Published online by Cambridge University Press: 31 January 2011
Solar energy harvesting has been extensively studied in the last three decades to provide a green energy source. Hybrid photovoltaics (HPV) based on titania (TiO2) are researched for their easiness of production and low cost. Nanostructured mesoporous titania films and conductive polymers were used recently to form hybrid solar cells [1]. TiO2, mainly an n-type semiconductor with a band gap of 4.2 eV, is employed in several applications from which paints form the highest world use of titania making it an attractive material to use in HPV industry. On the other side, our targeted conductive polymer is polyaniline (PANI), a hole conductor polymer, which is used in such HPV cells due to its high charge-carriers mobility, absorption coefficient in the visible range and environmental stability. PANI and nanocrystalline TiO2 films fabricated using spin coating or layer by layer assembly techniques behave as a p-n heterojunction diode and can be used as solar cells [2-4].

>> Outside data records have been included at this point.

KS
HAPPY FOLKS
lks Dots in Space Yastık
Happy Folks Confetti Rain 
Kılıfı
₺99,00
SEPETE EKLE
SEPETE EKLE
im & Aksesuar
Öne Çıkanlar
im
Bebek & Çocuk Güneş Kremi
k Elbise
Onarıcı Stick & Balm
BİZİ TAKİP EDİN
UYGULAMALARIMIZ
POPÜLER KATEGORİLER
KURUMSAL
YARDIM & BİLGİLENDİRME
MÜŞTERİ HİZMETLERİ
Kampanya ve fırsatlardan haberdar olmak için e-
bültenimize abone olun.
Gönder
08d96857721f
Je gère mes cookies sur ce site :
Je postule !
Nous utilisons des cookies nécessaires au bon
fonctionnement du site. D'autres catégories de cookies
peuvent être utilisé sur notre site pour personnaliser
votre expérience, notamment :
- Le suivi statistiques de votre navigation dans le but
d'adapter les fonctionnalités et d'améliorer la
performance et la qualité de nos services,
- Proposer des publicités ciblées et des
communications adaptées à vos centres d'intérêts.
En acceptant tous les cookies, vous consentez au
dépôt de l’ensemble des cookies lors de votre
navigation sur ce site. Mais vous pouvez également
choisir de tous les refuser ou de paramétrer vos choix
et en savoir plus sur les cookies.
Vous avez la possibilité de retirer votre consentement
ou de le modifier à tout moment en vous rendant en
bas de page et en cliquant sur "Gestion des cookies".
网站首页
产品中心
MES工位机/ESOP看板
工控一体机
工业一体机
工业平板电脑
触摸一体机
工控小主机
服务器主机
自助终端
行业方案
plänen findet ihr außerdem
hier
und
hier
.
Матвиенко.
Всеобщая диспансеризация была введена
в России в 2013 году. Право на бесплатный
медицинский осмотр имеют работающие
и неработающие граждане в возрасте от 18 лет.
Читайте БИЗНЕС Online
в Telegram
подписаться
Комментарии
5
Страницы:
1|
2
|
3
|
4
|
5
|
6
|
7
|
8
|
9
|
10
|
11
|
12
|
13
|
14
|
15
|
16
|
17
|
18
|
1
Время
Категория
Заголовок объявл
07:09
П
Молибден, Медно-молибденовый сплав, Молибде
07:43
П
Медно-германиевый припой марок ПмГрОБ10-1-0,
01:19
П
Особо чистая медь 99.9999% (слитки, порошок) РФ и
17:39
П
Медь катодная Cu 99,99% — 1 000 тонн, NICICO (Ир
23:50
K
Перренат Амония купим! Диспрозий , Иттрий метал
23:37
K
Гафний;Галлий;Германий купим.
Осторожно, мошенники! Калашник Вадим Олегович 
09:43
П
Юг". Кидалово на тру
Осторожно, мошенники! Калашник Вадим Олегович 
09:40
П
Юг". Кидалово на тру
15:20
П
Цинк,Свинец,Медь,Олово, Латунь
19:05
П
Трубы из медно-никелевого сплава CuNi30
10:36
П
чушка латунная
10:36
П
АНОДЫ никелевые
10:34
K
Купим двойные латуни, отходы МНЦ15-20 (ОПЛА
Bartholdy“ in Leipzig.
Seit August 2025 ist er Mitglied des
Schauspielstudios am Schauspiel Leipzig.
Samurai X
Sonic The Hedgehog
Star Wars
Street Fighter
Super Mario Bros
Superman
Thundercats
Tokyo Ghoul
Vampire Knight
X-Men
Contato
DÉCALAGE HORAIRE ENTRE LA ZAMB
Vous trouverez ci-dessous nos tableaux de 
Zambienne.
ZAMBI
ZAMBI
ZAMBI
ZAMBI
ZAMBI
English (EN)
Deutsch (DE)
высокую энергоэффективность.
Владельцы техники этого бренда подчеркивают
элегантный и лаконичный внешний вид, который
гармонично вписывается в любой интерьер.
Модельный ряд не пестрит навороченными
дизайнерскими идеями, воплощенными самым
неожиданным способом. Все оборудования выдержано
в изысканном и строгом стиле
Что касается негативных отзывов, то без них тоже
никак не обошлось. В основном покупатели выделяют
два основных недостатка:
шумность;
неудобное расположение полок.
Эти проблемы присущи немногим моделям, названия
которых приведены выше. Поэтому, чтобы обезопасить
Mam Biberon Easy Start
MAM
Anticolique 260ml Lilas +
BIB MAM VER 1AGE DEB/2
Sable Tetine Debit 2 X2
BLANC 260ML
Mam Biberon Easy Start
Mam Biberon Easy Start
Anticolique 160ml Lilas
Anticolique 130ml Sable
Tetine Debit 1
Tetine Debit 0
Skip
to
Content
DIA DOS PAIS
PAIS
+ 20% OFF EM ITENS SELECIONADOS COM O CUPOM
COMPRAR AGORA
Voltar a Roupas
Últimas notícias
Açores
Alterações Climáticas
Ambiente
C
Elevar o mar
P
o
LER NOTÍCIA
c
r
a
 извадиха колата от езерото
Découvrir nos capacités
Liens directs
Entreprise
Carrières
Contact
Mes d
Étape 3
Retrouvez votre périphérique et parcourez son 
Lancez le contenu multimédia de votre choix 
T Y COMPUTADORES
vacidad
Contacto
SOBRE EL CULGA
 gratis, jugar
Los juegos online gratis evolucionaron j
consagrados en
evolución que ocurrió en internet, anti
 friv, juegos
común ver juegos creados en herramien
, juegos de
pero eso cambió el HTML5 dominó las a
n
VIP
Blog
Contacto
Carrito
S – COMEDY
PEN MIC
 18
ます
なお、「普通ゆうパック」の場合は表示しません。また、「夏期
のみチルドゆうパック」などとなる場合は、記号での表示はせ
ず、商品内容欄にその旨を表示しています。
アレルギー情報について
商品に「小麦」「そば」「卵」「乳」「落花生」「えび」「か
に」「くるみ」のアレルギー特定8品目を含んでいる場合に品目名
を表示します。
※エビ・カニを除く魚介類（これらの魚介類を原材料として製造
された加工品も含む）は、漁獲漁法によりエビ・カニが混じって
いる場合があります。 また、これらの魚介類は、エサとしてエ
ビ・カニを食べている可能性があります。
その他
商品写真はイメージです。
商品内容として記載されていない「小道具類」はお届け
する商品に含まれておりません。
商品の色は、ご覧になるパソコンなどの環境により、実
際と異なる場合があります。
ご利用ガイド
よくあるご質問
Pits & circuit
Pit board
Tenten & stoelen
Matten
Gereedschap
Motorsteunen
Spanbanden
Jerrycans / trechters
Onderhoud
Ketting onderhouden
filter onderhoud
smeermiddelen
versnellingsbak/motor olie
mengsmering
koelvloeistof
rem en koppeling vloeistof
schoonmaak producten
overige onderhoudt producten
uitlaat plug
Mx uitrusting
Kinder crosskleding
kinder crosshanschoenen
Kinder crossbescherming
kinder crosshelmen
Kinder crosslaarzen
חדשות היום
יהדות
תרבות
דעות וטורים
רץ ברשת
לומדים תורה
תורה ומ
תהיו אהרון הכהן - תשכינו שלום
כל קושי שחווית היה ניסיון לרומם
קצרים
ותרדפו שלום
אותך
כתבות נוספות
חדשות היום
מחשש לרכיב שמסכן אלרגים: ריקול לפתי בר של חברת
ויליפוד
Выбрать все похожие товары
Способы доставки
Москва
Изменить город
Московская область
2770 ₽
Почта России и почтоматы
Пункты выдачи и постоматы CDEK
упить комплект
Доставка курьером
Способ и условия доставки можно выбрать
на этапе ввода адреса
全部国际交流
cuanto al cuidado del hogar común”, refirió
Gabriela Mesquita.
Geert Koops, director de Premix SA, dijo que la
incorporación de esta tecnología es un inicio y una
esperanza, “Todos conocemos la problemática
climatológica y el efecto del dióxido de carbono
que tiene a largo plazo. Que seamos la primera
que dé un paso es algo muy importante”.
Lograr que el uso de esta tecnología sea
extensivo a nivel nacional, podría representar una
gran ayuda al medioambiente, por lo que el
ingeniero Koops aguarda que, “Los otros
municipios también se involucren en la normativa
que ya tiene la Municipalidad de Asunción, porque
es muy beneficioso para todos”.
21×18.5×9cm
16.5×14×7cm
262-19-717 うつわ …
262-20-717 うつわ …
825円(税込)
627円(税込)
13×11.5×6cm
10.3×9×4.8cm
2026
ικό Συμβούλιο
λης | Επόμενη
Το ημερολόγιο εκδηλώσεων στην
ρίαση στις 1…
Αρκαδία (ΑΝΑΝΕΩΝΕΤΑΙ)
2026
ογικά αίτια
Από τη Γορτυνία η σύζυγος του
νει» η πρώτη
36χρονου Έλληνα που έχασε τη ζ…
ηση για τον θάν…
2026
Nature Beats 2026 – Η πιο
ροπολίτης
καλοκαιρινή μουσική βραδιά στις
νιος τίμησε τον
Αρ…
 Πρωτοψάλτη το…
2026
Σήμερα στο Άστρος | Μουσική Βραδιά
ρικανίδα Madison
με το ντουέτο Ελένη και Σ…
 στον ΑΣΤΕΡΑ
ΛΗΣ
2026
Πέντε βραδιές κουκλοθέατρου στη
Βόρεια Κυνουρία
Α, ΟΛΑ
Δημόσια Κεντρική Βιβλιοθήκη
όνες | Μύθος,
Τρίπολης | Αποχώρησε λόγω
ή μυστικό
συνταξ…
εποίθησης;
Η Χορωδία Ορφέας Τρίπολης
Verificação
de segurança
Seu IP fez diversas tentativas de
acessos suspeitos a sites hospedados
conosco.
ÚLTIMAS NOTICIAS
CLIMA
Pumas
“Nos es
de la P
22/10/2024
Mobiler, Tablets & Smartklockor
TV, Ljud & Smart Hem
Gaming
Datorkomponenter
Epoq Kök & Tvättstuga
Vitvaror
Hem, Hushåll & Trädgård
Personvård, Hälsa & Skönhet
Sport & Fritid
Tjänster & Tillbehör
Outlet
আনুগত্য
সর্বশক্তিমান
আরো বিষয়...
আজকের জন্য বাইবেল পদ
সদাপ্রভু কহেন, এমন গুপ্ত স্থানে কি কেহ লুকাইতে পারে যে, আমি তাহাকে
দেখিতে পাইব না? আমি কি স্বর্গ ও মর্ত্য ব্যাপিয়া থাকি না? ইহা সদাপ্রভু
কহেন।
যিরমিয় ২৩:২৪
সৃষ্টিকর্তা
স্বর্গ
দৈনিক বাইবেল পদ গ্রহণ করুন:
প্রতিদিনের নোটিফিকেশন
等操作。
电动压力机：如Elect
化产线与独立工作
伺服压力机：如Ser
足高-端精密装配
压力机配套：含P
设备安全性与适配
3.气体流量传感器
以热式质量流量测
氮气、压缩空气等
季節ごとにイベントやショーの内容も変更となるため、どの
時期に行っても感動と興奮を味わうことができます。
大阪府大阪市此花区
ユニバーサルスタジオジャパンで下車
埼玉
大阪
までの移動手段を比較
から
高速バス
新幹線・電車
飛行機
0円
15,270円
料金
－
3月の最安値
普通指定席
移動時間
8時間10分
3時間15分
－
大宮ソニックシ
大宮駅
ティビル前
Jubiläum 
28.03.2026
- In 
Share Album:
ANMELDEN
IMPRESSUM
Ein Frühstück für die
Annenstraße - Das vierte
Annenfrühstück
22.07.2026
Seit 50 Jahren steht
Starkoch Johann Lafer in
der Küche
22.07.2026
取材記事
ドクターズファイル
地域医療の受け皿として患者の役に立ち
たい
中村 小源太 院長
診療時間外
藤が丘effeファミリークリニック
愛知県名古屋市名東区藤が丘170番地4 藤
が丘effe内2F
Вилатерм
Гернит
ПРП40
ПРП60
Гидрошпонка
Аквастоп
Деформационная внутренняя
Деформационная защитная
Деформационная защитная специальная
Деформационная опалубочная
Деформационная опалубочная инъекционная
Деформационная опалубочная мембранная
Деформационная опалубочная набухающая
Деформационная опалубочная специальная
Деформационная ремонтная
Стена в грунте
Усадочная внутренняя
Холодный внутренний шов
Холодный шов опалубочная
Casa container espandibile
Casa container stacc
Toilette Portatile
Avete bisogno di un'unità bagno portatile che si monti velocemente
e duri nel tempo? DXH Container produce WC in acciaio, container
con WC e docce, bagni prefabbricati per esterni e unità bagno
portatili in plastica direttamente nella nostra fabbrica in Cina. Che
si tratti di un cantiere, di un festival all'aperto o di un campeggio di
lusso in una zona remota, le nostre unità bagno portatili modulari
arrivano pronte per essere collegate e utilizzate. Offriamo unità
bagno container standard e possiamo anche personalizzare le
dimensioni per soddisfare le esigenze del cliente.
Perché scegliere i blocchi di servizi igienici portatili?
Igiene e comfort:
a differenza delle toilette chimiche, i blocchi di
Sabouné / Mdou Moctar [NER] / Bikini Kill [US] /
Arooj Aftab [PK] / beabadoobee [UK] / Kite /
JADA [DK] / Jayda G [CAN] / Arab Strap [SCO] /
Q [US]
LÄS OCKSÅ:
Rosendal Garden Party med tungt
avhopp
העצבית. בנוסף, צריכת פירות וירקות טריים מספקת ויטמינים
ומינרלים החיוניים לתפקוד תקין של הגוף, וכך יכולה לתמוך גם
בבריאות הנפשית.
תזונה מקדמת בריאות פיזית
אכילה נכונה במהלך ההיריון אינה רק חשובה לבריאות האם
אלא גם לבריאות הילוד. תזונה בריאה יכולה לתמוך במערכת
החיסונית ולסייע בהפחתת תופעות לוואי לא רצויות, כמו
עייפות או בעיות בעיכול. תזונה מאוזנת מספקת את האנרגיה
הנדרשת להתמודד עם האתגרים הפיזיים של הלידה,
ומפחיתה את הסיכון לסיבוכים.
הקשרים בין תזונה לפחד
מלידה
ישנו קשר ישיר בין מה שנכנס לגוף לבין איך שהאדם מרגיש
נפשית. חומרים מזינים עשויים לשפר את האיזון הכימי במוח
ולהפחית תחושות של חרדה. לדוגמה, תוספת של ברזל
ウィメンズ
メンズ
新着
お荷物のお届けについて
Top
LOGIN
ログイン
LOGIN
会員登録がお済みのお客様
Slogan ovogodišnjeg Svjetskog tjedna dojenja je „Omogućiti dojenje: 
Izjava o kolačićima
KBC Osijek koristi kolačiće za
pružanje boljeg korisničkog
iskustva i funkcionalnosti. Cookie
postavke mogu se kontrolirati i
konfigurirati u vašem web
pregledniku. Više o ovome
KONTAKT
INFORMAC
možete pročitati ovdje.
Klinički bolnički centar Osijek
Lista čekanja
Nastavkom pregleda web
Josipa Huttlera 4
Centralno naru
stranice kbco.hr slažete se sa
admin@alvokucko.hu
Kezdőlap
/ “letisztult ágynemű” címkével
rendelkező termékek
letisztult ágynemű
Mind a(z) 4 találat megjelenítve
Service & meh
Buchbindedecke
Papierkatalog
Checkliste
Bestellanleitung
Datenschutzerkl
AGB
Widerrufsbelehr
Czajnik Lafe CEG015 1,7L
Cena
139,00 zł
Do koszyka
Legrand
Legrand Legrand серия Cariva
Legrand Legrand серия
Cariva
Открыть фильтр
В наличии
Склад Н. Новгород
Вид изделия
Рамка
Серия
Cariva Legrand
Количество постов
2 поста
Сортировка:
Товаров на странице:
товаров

Precursor solutions are prepared by polymerizing aniline-HCl inside an aqueous solution of titania. To study the effect of the precursor concentration on the PANI-TiO2 composite, polymerization of aniline is held in diverse TiO2 concentrations in water. Industrial grade TiO2 powders with particle size ranging from 200 nm to several μm are used. PANI-TiO2 precursor solutions are dip coated or slot dyed on various substrates such as PMMA, PET and PP, all with metal oxide conductive coatings. Bulk PANI-TiO2 pellets are prepared for comparison. The electrical and photovoltaic properties of the obtained films and pellets are investigated to choose the optimum blend composition for HPV cell. Finally a theoretical study and an analytical model of the HPV cell are presented relating the size of TiO2 and PANI particles and their respective geometrical distribution inside the blend to the transport characteristics of charge carriers and the overall efficiency of the HPV cell.[1] M. McGehee, MRS Bulletin, Vol. 34, No. 2, February 2009.[2] Z. Liu, W. Guo, D. Fu and W. Chen, Synthetic Metals, Vol. 156, pp. 414–416, 2006.[3] Z. Liu, J. Zhou, H. Xue, L. Shen, H. Zang and W. Chen, Synthetic Metals, Vol. 156, pp. 721–723, 2006.[4] X. Zhang, G. Yan, H. Ding and Y. Shan, Materials Chemistry and Physics, Vol. 102, pp. 249–254, 2007.